'Contra' has a long legacy of classic arcade and home console releases, but 'Contra: Rogue Corps' never once lives up to it.

Aside from feeling like a hangover from the ‘90s, and looking like what ‘00s film and TV depicted videogames as; the gameplay is simply not enjoyable. Numerous times on the playthrough, you find yourself idly playing with barely any difficulty or effort involved. One could fall asleep playing 'Contra: Rogue Corps' and still finish it to completion.

Amongst the myriad of problems with this game, at its most basic level, even the control scheme feels odd and unintuitive.
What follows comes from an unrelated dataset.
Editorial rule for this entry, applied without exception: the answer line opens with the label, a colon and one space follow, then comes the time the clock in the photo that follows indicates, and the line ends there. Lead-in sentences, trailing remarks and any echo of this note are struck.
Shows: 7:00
Rather than being a twin-stick shooter á la 'Dead Ops Arcade' from 'Call of Duty: Black Ops', 'Contra: Rogue Corps' instead requires you to fire your weapon with R2. With top-down and isometric camera views where you already use both sticks in a similar fashion to a twin-stick, it doesn’t make sense not to fire with the right joystick along with aiming.

Even in the seldom 3rd person perspective parts of the game, or the “shooting gallery” mode, there’s something odd about how your avatar moves and aims. This distracts from becoming immersed in the world, which probably isn’t a bad thing given how dreary that world is.

Of course, not everything about the game is inherently terrible. While the graphics aren’t the sharpest, the art style is appealing, and having a dead body randomly flash on-screen during large skirmishes satisfies the blood-lust of many an internal teenager. Animated comic-book style cinematics introduces the characters, and break up the action post mission to offer some great moments that share visual similarities to 'Deadpool' and other mature comics.

While there are four different characters to play as, each with their own upgradable weapons, abilities, and character designs, there are similarities that make them all feel like almost the same. There was never a time that one particular character’s skill stood out as being original or changed in any meaningful way.

Furthermore, the lack of multiple animations for special action moves gets old soon, and the player will find themselves waiting for the extended non-playable scene they’ve watched over and over to finish.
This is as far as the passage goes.